A faithful transcription of all lines below is the expected answer.

-- GIVEN INFORMATION follows --

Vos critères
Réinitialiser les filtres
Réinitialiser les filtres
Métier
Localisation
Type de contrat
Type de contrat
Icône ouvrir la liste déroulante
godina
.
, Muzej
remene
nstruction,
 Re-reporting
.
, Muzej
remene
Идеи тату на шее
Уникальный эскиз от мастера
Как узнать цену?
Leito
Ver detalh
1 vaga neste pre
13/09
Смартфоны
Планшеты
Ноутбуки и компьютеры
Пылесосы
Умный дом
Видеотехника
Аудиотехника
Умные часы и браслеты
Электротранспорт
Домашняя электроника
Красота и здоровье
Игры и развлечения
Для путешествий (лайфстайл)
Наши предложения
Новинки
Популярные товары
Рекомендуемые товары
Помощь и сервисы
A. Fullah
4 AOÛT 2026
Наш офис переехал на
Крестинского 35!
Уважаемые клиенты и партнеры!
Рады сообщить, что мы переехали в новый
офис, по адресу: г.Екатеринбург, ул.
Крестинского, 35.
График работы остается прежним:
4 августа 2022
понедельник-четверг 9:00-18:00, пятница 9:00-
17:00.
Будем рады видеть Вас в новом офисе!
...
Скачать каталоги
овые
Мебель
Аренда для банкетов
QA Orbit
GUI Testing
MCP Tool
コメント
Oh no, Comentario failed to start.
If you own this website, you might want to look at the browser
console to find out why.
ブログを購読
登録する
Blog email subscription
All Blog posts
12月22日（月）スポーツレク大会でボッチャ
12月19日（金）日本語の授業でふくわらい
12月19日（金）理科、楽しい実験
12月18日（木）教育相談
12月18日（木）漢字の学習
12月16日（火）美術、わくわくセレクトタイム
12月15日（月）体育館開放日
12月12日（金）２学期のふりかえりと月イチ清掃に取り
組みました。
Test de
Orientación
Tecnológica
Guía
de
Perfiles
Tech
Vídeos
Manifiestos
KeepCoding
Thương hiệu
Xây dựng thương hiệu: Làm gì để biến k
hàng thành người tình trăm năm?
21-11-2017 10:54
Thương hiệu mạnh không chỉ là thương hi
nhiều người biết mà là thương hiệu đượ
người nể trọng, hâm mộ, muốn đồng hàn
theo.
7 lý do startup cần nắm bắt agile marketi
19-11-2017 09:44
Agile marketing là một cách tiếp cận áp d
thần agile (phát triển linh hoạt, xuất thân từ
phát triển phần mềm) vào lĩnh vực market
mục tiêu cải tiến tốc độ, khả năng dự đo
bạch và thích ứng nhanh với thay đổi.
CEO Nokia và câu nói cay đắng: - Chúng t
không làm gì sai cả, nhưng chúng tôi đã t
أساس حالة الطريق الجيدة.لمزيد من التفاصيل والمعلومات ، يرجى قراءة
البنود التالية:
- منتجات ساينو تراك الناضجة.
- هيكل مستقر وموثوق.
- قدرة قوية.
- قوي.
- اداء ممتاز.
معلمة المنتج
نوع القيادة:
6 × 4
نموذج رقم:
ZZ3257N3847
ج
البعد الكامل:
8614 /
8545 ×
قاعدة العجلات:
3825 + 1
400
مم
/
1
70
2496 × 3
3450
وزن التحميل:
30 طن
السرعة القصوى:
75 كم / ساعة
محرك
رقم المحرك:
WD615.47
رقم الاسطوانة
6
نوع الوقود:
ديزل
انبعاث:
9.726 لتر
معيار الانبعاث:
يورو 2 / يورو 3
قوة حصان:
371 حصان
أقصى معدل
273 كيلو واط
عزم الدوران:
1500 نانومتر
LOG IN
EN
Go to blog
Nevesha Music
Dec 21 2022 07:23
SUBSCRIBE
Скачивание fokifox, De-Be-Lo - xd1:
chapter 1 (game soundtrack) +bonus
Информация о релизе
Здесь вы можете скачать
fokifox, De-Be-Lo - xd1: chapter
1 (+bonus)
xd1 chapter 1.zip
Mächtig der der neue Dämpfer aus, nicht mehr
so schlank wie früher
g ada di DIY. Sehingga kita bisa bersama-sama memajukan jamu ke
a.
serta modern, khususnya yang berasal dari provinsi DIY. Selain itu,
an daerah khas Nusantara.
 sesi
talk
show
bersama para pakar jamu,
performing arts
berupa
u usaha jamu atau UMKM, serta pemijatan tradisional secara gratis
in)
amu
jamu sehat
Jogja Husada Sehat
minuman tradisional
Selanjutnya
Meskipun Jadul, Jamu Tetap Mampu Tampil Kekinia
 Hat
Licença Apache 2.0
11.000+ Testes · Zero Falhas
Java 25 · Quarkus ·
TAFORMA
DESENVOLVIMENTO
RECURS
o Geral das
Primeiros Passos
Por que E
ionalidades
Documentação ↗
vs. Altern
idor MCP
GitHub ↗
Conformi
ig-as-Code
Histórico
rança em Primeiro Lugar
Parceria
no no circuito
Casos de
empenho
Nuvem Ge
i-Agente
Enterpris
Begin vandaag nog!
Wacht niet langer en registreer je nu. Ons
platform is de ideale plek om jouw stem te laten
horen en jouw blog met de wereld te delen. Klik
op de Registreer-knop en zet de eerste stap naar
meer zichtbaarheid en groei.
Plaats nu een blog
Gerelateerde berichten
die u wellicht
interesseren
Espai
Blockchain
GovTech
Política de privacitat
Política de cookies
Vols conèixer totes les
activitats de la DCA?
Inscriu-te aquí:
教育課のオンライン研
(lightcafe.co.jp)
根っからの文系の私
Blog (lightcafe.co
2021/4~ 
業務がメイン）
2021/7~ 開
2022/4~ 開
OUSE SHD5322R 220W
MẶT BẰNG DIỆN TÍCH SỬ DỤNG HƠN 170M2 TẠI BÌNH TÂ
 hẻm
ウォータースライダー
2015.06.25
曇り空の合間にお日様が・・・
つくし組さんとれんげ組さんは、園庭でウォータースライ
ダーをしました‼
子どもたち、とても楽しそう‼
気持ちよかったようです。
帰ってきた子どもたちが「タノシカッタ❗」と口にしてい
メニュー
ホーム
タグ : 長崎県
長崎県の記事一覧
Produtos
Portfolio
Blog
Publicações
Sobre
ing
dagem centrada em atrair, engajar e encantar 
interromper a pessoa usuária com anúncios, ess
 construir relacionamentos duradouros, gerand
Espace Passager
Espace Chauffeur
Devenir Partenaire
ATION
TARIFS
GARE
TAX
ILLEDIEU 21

-- GIVEN INFORMATION concluded --

| ANSWER SPACE |
Vos critères
Réinitialiser les filtres
Réinitialiser les filtres
Métier
Localisation
Type de contrat
Type de contrat
Icône ouvrir la liste déroulante
godina
.
, Muzej
remene
nstruction,
 Re-reporting
.
, Muzej
remene
Идеи тату на шее
Уникальный эскиз от мастера
Как узнать цену?
Leito
Ver detalh
1 vaga neste pre
13/09
Смартфоны
Планшеты
Ноутбуки и компьютеры
Пылесосы
Умный дом
Видеотехника
Аудиотехника
Умные часы и браслеты
Электротранспорт
Домашняя электроника
Красота и здоровье
Игры и развлечения
Для путешествий (лайфстайл)
Наши предложения
Новинки
Популярные товары
Рекомендуемые товары
Помощь и сервисы
A. Fullah
4 AOÛT 2026
Наш офис переехал на
Крестинского 35!
Уважаемые клиенты и партнеры!
Рады сообщить, что мы переехали в новый
офис, по адресу: г.Екатеринбург, ул.
Крестинского, 35.
График работы остается прежним:
4 августа 2022
понедельник-четверг 9:00-18:00, пятница 9:00-
17:00.
Будем рады видеть Вас в новом офисе!
...
Скачать каталоги
овые
Мебель
Аренда для банкетов
QA Orbit
GUI Testing
MCP Tool
コメント
Oh no, Comentario failed to start.
If you own this website, you might want to look at the browser
console to find out why.
ブログを購読
登録する
Blog email subscription
All Blog posts
12月22日（月）スポーツレク大会でボッチャ
12月19日（金）日本語の授業でふくわらい
12月19日（金）理科、楽しい実験
12月18日（木）教育相談
12月18日（木）漢字の学習
12月16日（火）美術、わくわくセレクトタイム
12月15日（月）体育館開放日
12月12日（金）２学期のふりかえりと月イチ清掃に取り
組みました。
Test de
Orientación
Tecnológica
Guía
de
Perfiles
Tech
Vídeos
Manifiestos
KeepCoding
Thương hiệu
Xây dựng thương hiệu: Làm gì để biến k
hàng thành người tình trăm năm?
21-11-2017 10:54
Thương hiệu mạnh không chỉ là thương hi
nhiều người biết mà là thương hiệu đượ
người nể trọng, hâm mộ, muốn đồng hàn
theo.
7 lý do startup cần nắm bắt agile marketi
19-11-2017 09:44
Agile marketing là một cách tiếp cận áp d
thần agile (phát triển linh hoạt, xuất thân từ
phát triển phần mềm) vào lĩnh vực market
mục tiêu cải tiến tốc độ, khả năng dự đo
bạch và thích ứng nhanh với thay đổi.
CEO Nokia và câu nói cay đắng: - Chúng t
không làm gì sai cả, nhưng chúng tôi đã t
أساس حالة الطريق الجيدة.لمزيد من التفاصيل والمعلومات ، يرجى قراءة
البنود التالية:
- منتجات ساينو تراك الناضجة.
- هيكل مستقر وموثوق.
- قدرة قوية.
- قوي.
- اداء ممتاز.
معلمة المنتج
نوع القيادة:
6 × 4
نموذج رقم:
ZZ3257N3847
ج
البعد الكامل:
8614 /
8545 ×
قاعدة العجلات:
3825 + 1
400
مم
/
1
70
2496 × 3
3450
وزن التحميل:
30 طن
السرعة القصوى:
75 كم / ساعة
محرك
رقم المحرك:
WD615.47
رقم الاسطوانة
6
نوع الوقود:
ديزل
انبعاث:
9.726 لتر
معيار الانبعاث:
يورو 2 / يورو 3
قوة حصان:
371 حصان
أقصى معدل
273 كيلو واط
عزم الدوران:
1500 نانومتر
LOG IN
EN
Go to blog
Nevesha Music
Dec 21 2022 07:23
SUBSCRIBE
Скачивание fokifox, De-Be-Lo - xd1:
chapter 1 (game soundtrack) +bonus
Информация о релизе
Здесь вы можете скачать
fokifox, De-Be-Lo - xd1: chapter
1 (+bonus)
xd1 chapter 1.zip
Mächtig der der neue Dämpfer aus, nicht mehr
so schlank wie früher
g ada di DIY. Sehingga kita bisa bersama-sama memajukan jamu ke
a.
serta modern, khususnya yang berasal dari provinsi DIY. Selain itu,
an daerah khas Nusantara.
 sesi
talk
show
bersama para pakar jamu,
performing arts
berupa
u usaha jamu atau UMKM, serta pemijatan tradisional secara gratis
in)
amu
jamu sehat
Jogja Husada Sehat
minuman tradisional
Selanjutnya
Meskipun Jadul, Jamu Tetap Mampu Tampil Kekinia
 Hat
Licença Apache 2.0
11.000+ Testes · Zero Falhas
Java 25 · Quarkus ·
TAFORMA
DESENVOLVIMENTO
RECURS
o Geral das
Primeiros Passos
Por que E
ionalidades
Documentação ↗
vs. Altern
idor MCP
GitHub ↗
Conformi
ig-as-Code
Histórico
rança em Primeiro Lugar
Parceria
no no circuito
Casos de
empenho
Nuvem Ge
i-Agente
Enterpris
Begin vandaag nog!
Wacht niet langer en registreer je nu. Ons
platform is de ideale plek om jouw stem te laten
horen en jouw blog met de wereld te delen. Klik
op de Registreer-knop en zet de eerste stap naar
meer zichtbaarheid en groei.
Plaats nu een blog
Gerelateerde berichten
die u wellicht
interesseren
Espai
Blockchain
GovTech
Política de privacitat
Política de cookies
Vols conèixer totes les
activitats de la DCA?
Inscriu-te aquí:
教育課のオンライン研
(lightcafe.co.jp)
根っからの文系の私
Blog (lightcafe.co
2021/4~ 
業務がメイン）
2021/7~ 開
2022/4~ 開
OUSE SHD5322R 220W
MẶT BẰNG DIỆN TÍCH SỬ DỤNG HƠN 170M2 TẠI BÌNH TÂ
 hẻm
ウォータースライダー
2015.06.25
曇り空の合間にお日様が・・・
つくし組さんとれんげ組さんは、園庭でウォータースライ
ダーをしました‼
子どもたち、とても楽しそう‼
気持ちよかったようです。
帰ってきた子どもたちが「タノシカッタ❗」と口にしてい
メニュー
ホーム
タグ : 長崎県
長崎県の記事一覧
Produtos
Portfolio
Blog
Publicações
Sobre
ing
dagem centrada em atrair, engajar e encantar 
interromper a pessoa usuária com anúncios, ess
 construir relacionamentos duradouros, gerand
Espace Passager
Espace Chauffeur
Devenir Partenaire
ATION
TARIFS
GARE
TAX
ILLEDIEU 21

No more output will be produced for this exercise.